Ao todo, 12 parlamentares (oito deputados e quatro senadores) são eleitos por esses colégios eleitorais. Para a América do Sul, onde têm direito a voto 1,8 milhão de eleitores (430 mil no Brasil), estão reservadas três cadeiras: uma no Senado e duas na Câmara. Na cédula, o eleitor optará pelo candidato ao Senado e a dois candidatos à Câmara.
A partir desta semana, os Correios entregarão, em diversas cidades do Brasil, inclusive região de Jundiaí, mais de 430 mil correspondências contendo cédulas da eleitorais, nas quais será possível indicar um nome ao Senado e outros dois para a Câmara. Os destinatários são italianos natos e descendentes com cidadania.

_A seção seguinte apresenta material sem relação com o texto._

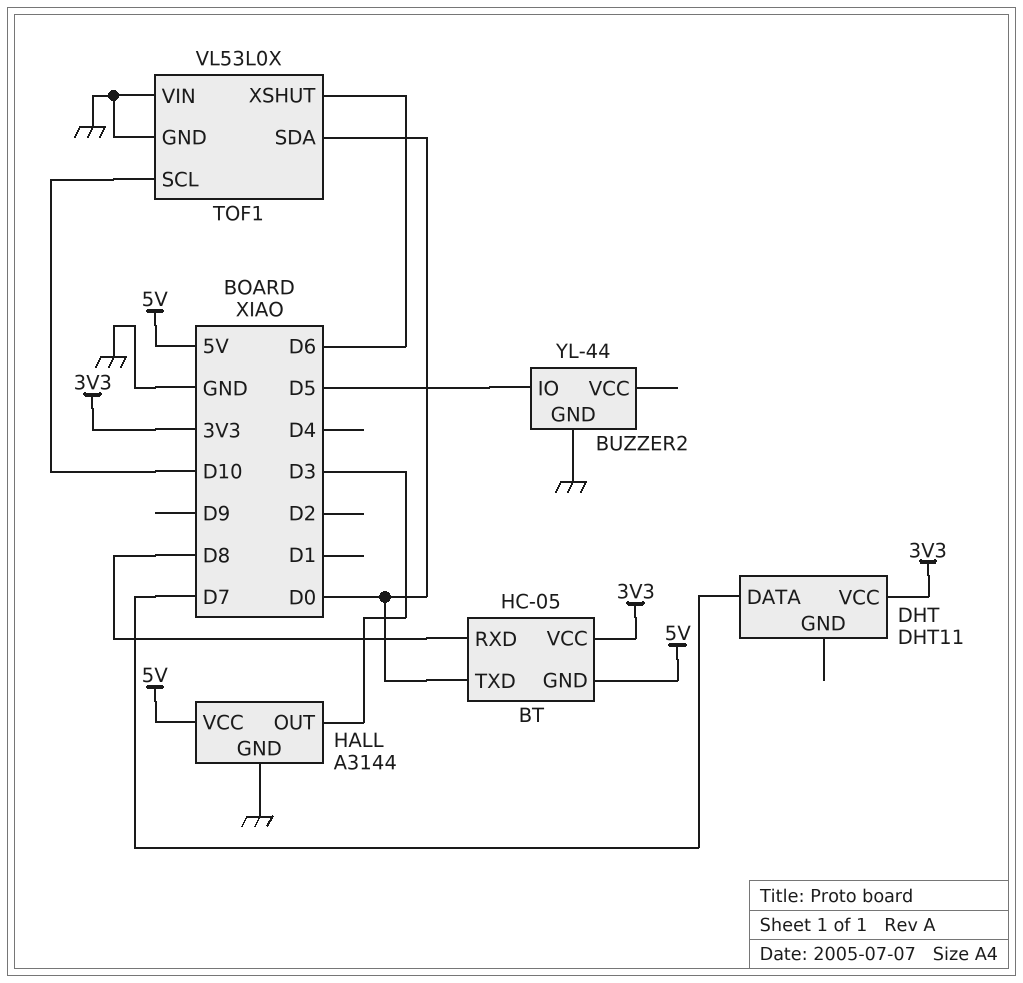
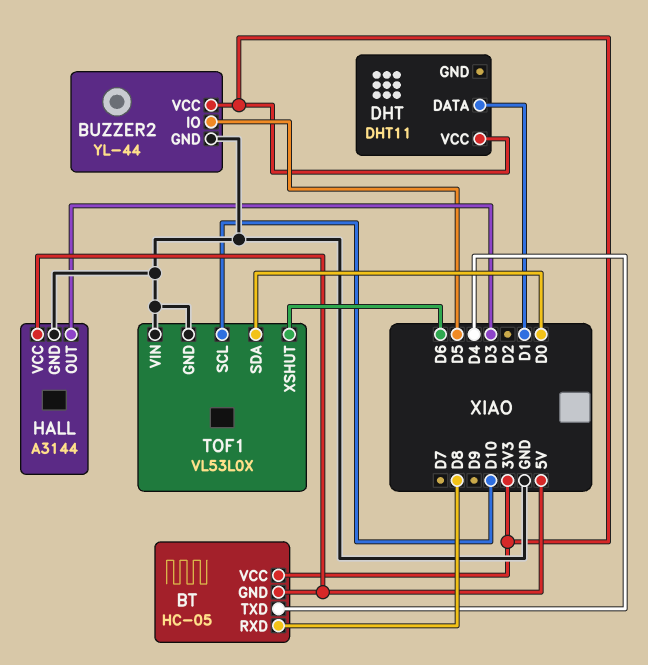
BT pin TXD: D0 -> D4
BUZZER2 pin VCC: none -> 3V3
DHT pin DATA: D7 -> D1

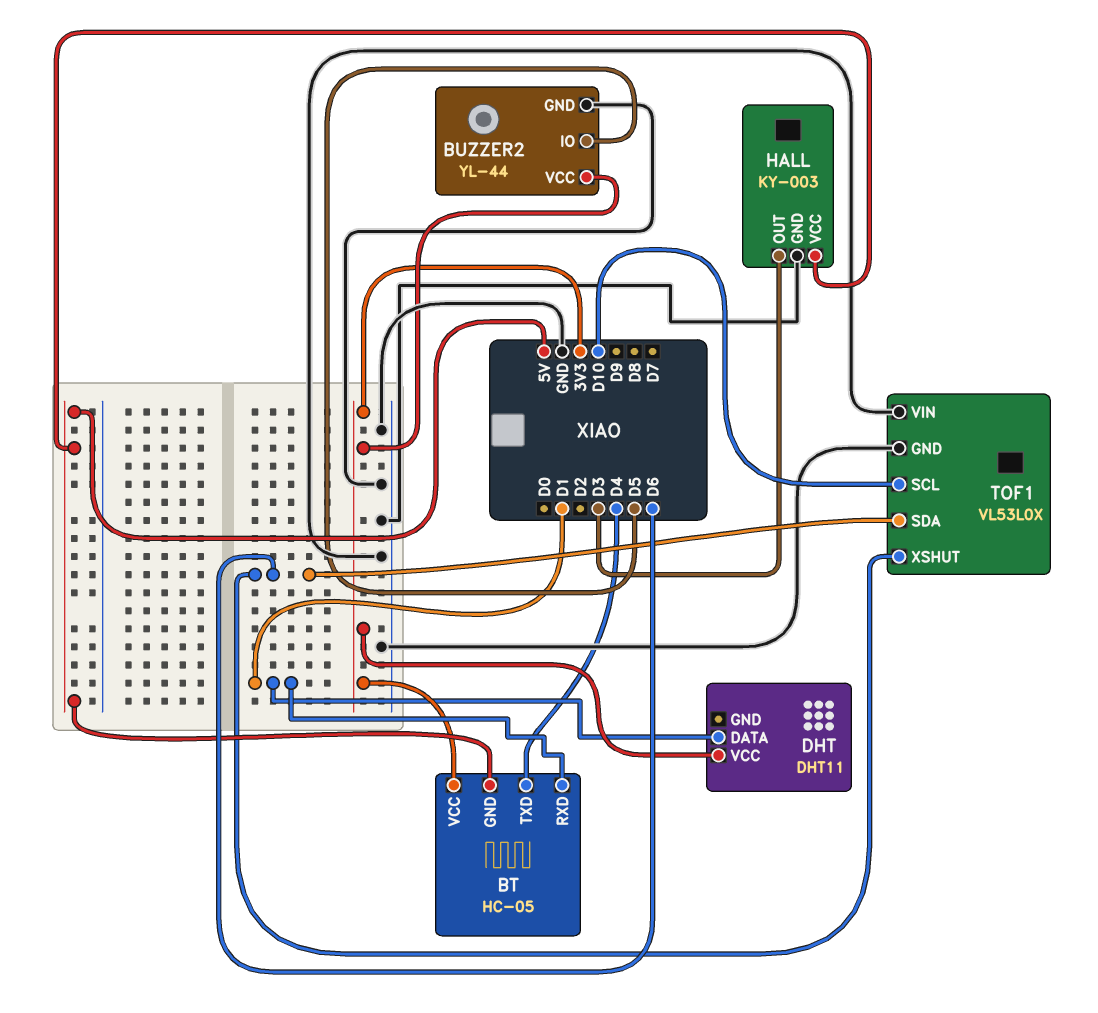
BT pin RXD: D8 -> D1
HALL: A3144 -> KY-003
TOF1 pin SDA: D0 -> D6

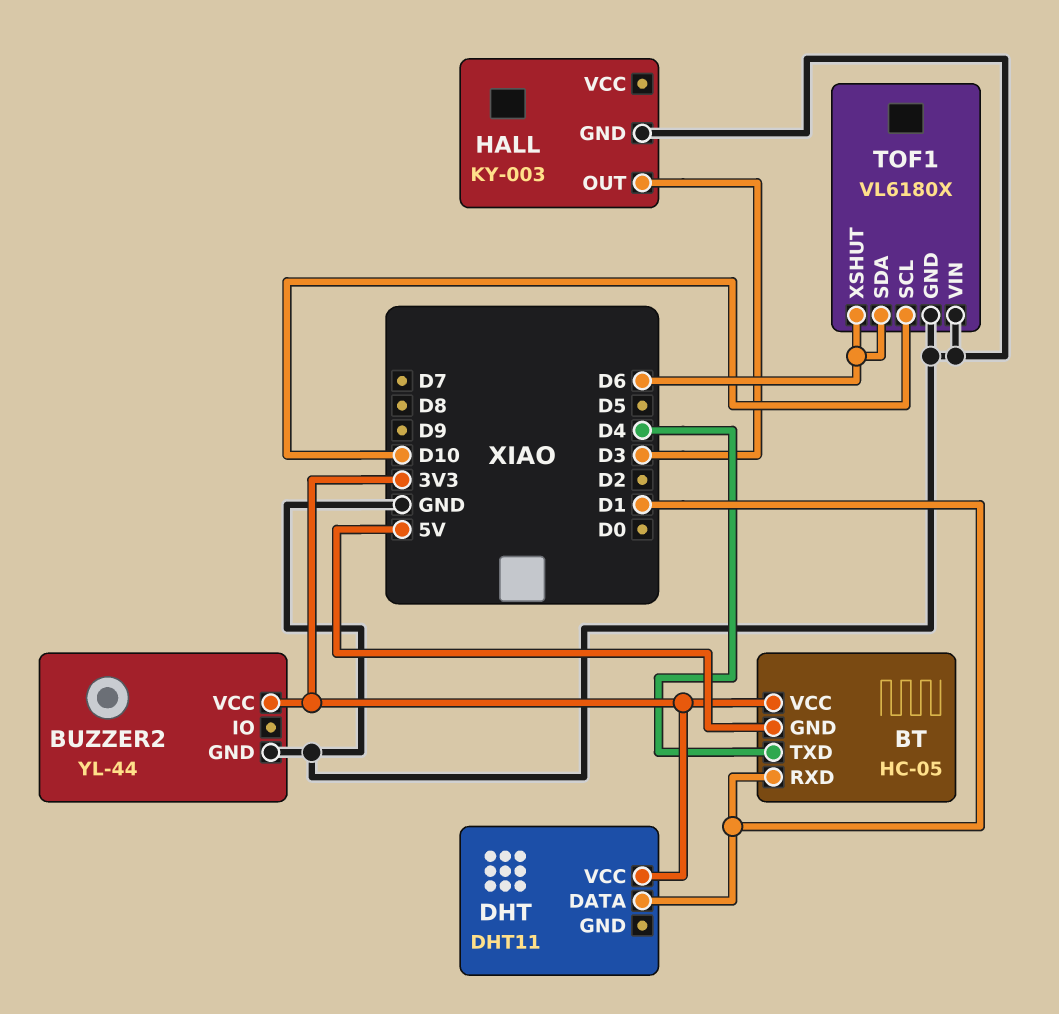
BUZZER2 pin IO: D5 -> none
HALL pin VCC: 5V -> none
TOF1: VL53L0X -> VL6180X

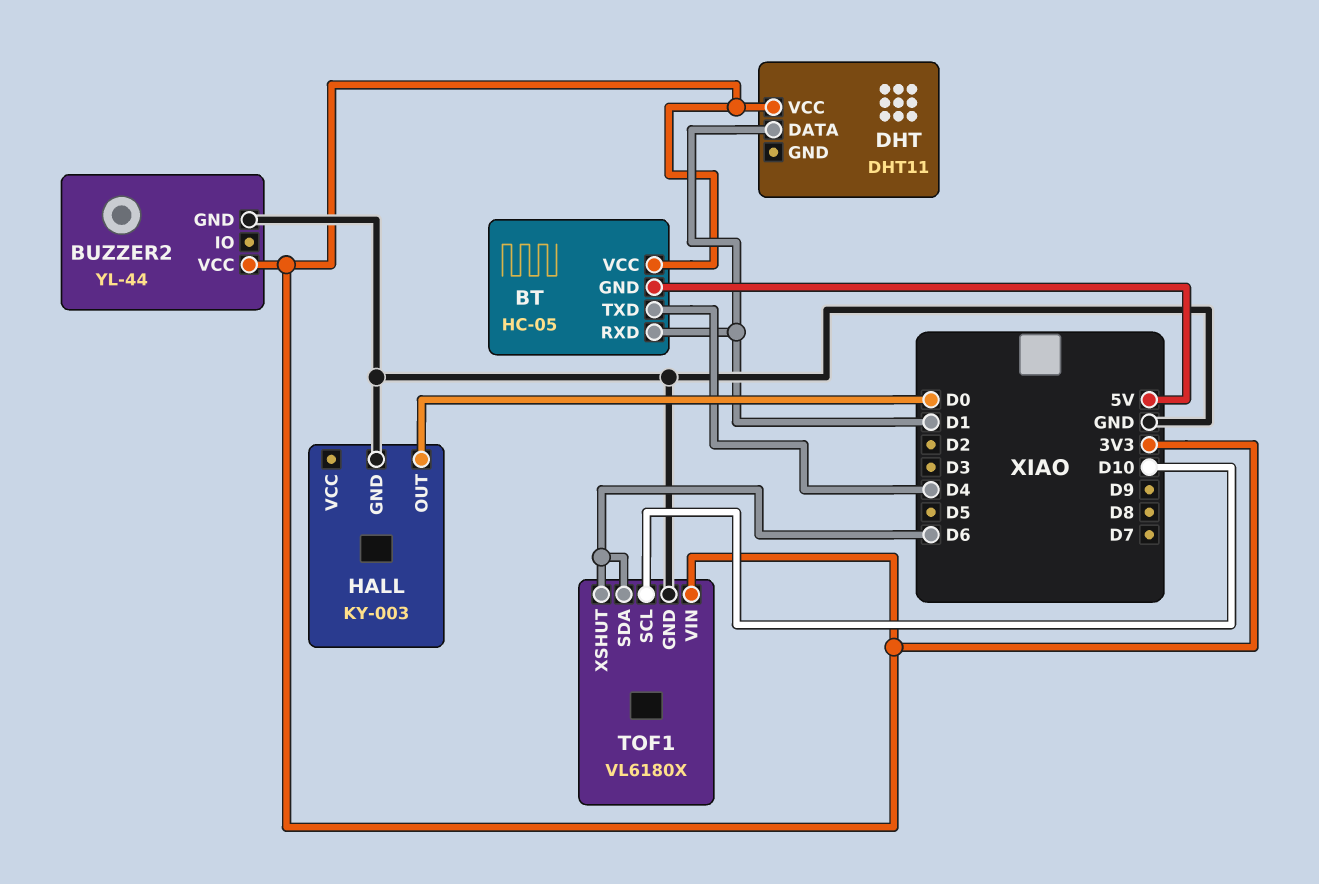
HALL pin OUT: D3 -> D0
TOF1 pin VIN: GND -> 3V3

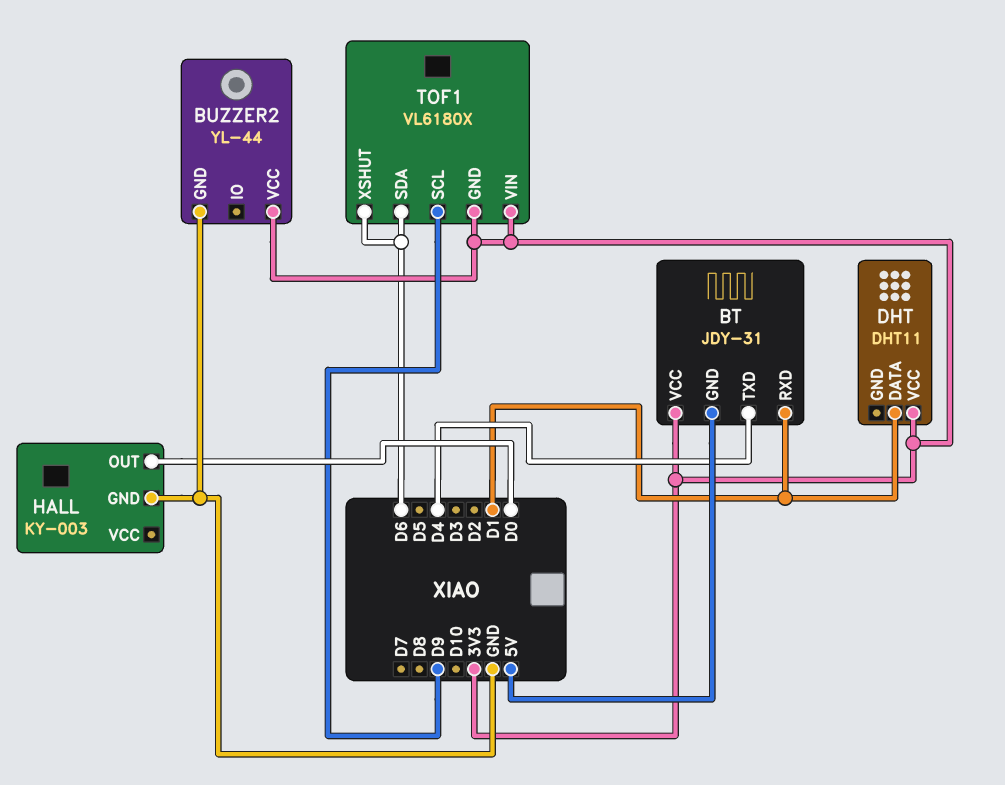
BT: HC-05 -> JDY-31
TOF1 pin GND: GND -> 3V3
TOF1 pin SCL: D10 -> D9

O processo de votação é simples. O eleitor recebe em sua residência um envelope contendo o kit de votação: duas cédulas – uma para escolha de dois candidatos à Câmara dos Deputados e outra para indicação do candidato ao Senado – e um segundo envelope, já com porte pago para devolução via Correios. É nesse envelope que o eleitor colocará as duas cédulas eleitorais indicando suas preferências. Em cada cédula, o eleitor deverá colocar um “x” no Partido de sua preferência e escrever os nomes dos candidatos.
O eleitor deverá postar a correspondência lacrada numa das agências dos Correios até o dia 18 de setembro, de modo que o Consulado Italiano tenha tempo hábil de enviar o malote para a Itália, onde as seções eleitorais serão abertas no domingo, 25 de setembro.
Os quase dois milhões de eleitores na América do Sul votam em candidatos que se apresentam nessa circunscrição eleitoral. As comunidades italianas no Brasil e Argentina lançam candidatos próprios e rivalizam a disputa pelas três vagas sul-americanas no Parlamento. Em eleições anteriores, o embate político-territorial terminava empatado. Em 2018, por exemplo, com seis cadeiras sendo disputadas, o Brasil enviou ao Parlamento italiano, um senador e dois deputados, o mesmo acontecendo com a Argentina. Em 2022, depois da reforma eleitoral, são apenas três cadeiras em disputa, sendo que o colégio eleitoral da Argentina é bem maior: mais de 760 mil eleitores contra 430 mil no Brasil.
Se os ítalo-brasileiros almejam ter representantes no Parlamento Italiano para atuar em áreas como intercâmbio cultural e universitário, colaboração entre empresas, acordos tecnológicos, incentivo ao turismo de raiz (retomada das origens italianas), entre outras questões, a adesão ao voto por correspondência é fundamental.